• Supplied data:
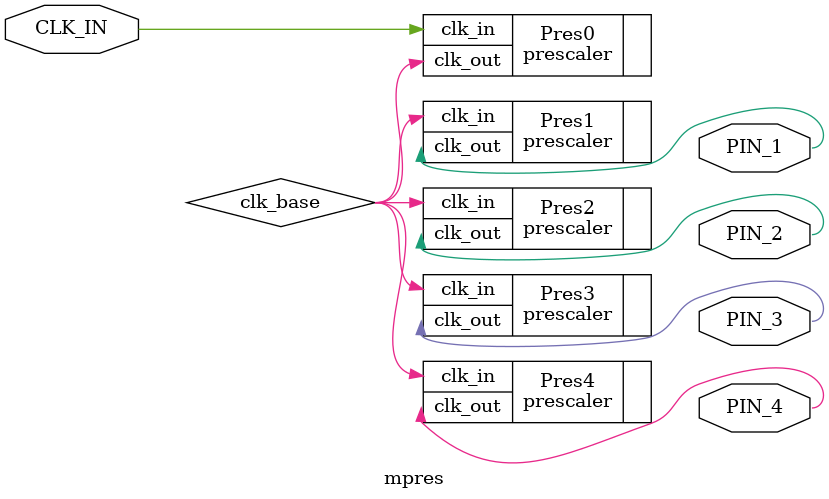
<source format=v>
module mpres(
   input CLK_IN,
   output PIN_1,
   output PIN_2,
   output PIN_3,
   output PIN_4
);

wire CLK_IN;
wire PIN_1;
wire PIN_2;
wire PIN_3;
wire PIN_4;

parameter N0 = 21;
parameter N1 = 1;
parameter N2 = 2;
parameter N3 = 1;
parameter N4 = 2;

wire clk_base;

prescaler #(.N(N0)) Pres0(
    .clk_in(CLK_IN),
    .clk_out(clk_base)
);

prescaler #(.N(N1)) Pres1(
    .clk_in(clk_base),
    .clk_out(PIN_1)
);

prescaler #(.N(N2)) Pres2(
    .clk_in(clk_base),
    .clk_out(PIN_2)
);

prescaler #(.N(N3)) Pres3(
    .clk_in(clk_base),
    .clk_out(PIN_3)
);

prescaler #(.N(N4)) Pres4(
    .clk_in(clk_base),
    .clk_out(PIN_4)
);

endmodule

</source>
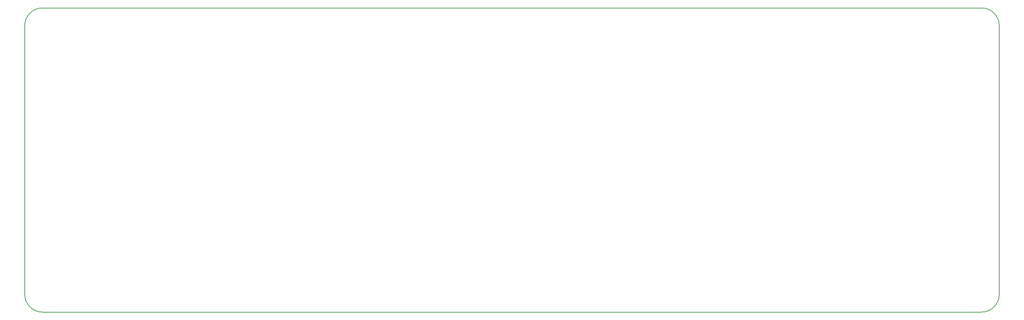
<source format=gbr>
G04 #@! TF.FileFunction,Profile,NP*
%FSLAX46Y46*%
G04 Gerber Fmt 4.6, Leading zero omitted, Abs format (unit mm)*
G04 Created by KiCad (PCBNEW 4.0.7) date Sat Mar 24 11:27:51 2018*
%MOMM*%
%LPD*%
G01*
G04 APERTURE LIST*
%ADD10C,0.100000*%
%ADD11C,0.150000*%
G04 APERTURE END LIST*
D10*
D11*
X76200000Y-131445000D02*
X311150000Y-131445000D01*
X311150000Y-55245000D02*
X76200000Y-55245000D01*
X71755000Y-59690000D02*
X71755000Y-127000000D01*
X315595000Y-59690000D02*
X315595000Y-127000000D01*
X315595000Y-59690000D02*
G75*
G03X311150000Y-55245000I-4445000J0D01*
G01*
X311150000Y-131445000D02*
G75*
G03X315595000Y-127000000I0J4445000D01*
G01*
X71755000Y-127000000D02*
G75*
G03X76200000Y-131445000I4445000J0D01*
G01*
X76200000Y-55245000D02*
G75*
G03X71755000Y-59690000I0J-4445000D01*
G01*
M02*

</source>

• What to do: Copy each line above where "format" appears.

• Result for this exercise:
<source format=v>
<source format=gbr>
G04 Gerber Fmt 4.6, Leading zero omitted, Abs format (unit mm)*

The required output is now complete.